La scelta del trasferimento a La Plata è puramente personale, visto che sua moglie e sua figlia sono nate lì: un estremo tentativo per ritrovare la pace interiore, andato miseramente a vuoto. L'epilogo dell'avventura con l'Estudiantes è davvero pessimo: in una sfida con il Gimnasia, Pereira colpisce alla testa con un calcio volante l'avversario Facundo Oreja e viene ovviamente espulso, scatenando un parapiglia tra le due squadre. La punizione è esemplare: otto giornate di squalifica che fanno slittare il ritorno in Europa al Getafe, alla luce della gravità della sanzione che deve essere scontata a prescindere dal campionato di appartenenza.

Alvaro Pereira EstudiantesGetty

Con gli Azulones, Pereira disputa appena 6 gare di Liga nel primo semestre del 2016, durante cui è ceduto con la formula del prestito. Stessa soluzione per il passaggio al Cerro Porteño, tappa contraddistinta dal successo in campionato ma anche dagli innumerevoli infortuni che rendono la sua permanenza in Paraguay un calvario dal punto di vista fisico.

Dopo due brevi intermezzi al Nacional in patria e al River Plate Asuncion, nel 2020 Pereira si rivede in Europa nel contesto slovacco del Sered, dove colleziona un solo gettone in quattro mesi, prima del ritorno in Sudamerica all'Estudiantes de Merida, sua ultima squadra prima del ritiro e dell'esordio come allenatore alla guida del Defensores de Cambaceres in Argentina. Nella mente sono ancora presenti i ricordi interisti, rievocati nell'intervista rilasciata a 'FcInterNews' nel marzo 2020.
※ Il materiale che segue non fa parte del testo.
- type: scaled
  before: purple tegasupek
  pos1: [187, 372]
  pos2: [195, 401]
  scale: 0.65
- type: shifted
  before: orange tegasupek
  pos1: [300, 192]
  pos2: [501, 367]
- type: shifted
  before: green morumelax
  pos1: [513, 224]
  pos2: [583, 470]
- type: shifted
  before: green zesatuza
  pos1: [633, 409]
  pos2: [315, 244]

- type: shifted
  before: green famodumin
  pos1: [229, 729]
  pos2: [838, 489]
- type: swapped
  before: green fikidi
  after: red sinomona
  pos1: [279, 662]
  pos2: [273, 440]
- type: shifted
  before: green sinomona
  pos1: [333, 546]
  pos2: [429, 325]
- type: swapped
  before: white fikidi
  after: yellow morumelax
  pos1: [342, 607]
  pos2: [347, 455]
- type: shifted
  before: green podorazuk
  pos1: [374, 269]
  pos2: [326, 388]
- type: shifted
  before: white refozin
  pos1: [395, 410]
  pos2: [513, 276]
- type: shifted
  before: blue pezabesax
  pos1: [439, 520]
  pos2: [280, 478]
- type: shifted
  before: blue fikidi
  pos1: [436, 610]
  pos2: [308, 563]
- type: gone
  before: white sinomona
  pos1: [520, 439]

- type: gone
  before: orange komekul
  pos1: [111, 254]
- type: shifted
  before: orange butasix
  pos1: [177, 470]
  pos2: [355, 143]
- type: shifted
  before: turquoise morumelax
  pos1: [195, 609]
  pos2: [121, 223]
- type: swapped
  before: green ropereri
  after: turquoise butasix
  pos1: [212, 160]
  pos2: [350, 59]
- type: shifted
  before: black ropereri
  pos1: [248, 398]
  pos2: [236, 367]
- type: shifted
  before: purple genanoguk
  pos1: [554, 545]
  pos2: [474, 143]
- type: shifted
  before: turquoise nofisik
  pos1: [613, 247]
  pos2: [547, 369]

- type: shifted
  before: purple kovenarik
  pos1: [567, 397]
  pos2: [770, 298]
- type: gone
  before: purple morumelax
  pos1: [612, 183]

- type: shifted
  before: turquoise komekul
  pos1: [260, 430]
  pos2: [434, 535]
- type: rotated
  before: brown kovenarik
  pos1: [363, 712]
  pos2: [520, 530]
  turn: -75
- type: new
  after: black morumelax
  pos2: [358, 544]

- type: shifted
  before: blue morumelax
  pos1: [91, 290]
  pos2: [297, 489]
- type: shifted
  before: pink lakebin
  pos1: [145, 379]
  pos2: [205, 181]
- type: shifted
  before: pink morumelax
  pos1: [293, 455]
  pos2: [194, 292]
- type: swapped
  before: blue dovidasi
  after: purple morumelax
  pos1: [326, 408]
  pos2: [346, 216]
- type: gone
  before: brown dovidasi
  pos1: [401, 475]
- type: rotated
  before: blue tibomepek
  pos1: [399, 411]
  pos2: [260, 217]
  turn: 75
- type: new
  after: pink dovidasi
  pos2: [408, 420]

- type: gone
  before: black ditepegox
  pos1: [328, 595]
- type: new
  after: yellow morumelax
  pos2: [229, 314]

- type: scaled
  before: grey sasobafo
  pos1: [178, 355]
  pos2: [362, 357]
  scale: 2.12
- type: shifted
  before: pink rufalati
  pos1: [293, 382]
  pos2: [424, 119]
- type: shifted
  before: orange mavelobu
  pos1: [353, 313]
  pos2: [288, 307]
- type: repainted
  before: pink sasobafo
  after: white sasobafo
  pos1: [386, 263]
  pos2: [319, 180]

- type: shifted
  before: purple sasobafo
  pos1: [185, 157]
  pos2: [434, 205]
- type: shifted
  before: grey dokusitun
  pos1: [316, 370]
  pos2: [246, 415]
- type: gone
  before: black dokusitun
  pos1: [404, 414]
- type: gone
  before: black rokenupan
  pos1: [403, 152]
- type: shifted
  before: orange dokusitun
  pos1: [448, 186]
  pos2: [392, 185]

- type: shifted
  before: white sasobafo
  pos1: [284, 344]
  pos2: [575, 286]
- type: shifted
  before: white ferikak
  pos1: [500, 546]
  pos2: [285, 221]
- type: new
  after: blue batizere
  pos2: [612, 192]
"Se a Milano ho sofferto la pressione? No, credo che i nerazzurri mi avessero pagato quanto valessi. Allora io con la Nazionale e con il Porto avevo conquistato titoli su titoli, ben otto in tre anni, tra cui anche l’Europa League. Pensi che Mazzarri mi voleva al Napoli e Lotito alla Lazio. E l’anno precedente i lusitani non mi vollero cedere al Chelsea".
"Il più forte di quella squadra? Le dico la verità. Io arrivai solo due anni dopo il Triplete. E molti giocatori del 2010 erano rimasti in nerazzurro. Per me parliamo di una sorta di Dei del calcio. Poi se devo fare solo un nome, nomino Pupi (Zanetti, nda)".
"Il livello al Porto era alto, ma per poter pensare di vincere la Champions dovevamo rinforzarci bene. Io volevo vincere - affermò inoltre a 'Record' - Capii che loro cercavano di affermarsi in patria cercando di vendere giocatori più che comprarne.A quel punto dissi che avrei preferito andarmene. Quello, comunque, fu l'errore più grande della mia carriera".

Sensazioni da custodire nel libro delle emozioni per tutta la vita, in contrasto con quelle provate dalla grande maggioranza del pubblico interista: che ricorderà per sempre Alvaro Pereira, ma non nel senso prediletto dal 'Palito'.